When you start to get serious about your fitness, you may think about investing in a fitness tracker. Your first course of action before purchasing will probably be to ask your friends about the wearables they are using. Undoubtedly, many of them will admit that they wear their wrist tracker or use their phone app, not so much for the accurate feedback they provide but for the opportunity to feel more in control of their health. And while they may be on to something, you know their suggested form of data is not the feedback you need in order to achieve your fitness goals.
The real question to ask yourself when considering investing in a wearable is: "What do I want to track?" Do you want a wearable that measures how many steps you have taken? Or would you rather know how much workout effort you have poured into each exercise session?
If you chose the latter, lets take a look at some of the fitness tracking methods available to you, so you know exactly where to invest:
The wrist tracker - Wrist trackers count your steps then estimate your calories burned. More recently, these devices attempt to measure your pulse. They shine a light into the blood vessels in your wrist to detect the changes in blood volume that occur each time your heart beats. Two of the major problems found in this method are 1) wrist trackers are not skin-tight, thus movement of the band up or down the arm result in inconsistent readings and 2) ambient light is able to leak in between the tracker and your wrist to throw off its light-based readings.
The fingertip monitor - These types of monitors are most often used in the hospital setting. While typically spot-on when measuring the BPM of the body at rest, many have been unable to accurately keep up with the BPM of the body in motion. So a fingertip monitor can not accurately track your heart rate during a triathlon, a Crossfit class, or a HIIT bootcamp.

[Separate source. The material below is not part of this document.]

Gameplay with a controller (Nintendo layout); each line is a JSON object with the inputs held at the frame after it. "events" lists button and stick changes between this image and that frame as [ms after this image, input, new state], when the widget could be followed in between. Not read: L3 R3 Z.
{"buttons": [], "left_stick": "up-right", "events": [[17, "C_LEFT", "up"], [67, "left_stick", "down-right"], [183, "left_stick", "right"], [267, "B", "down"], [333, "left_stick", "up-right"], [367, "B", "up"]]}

The phone app - While a good first step in the right direction, a simple step counter is an antiquated (an not incredibly accurate) means of physical activity measurement. Step counting alone can not push you to meet your fitness goals. Some new phones feature heart rate detection by placing your finger on a sensor near the camera. Though this method can only be used to measure the heart rate while at rest, it was not made to track your BPM during physical activity.
The chest strap - A chest strap heart rate monitor is able to closely emulate an actual EKG machine by measuring the electrical pulses emitted by the heart--during almost all forms of exercise! Studies have shown the chest strap monitor to be among the most accurate wearable tracking devices during a wide variety of intense exercises.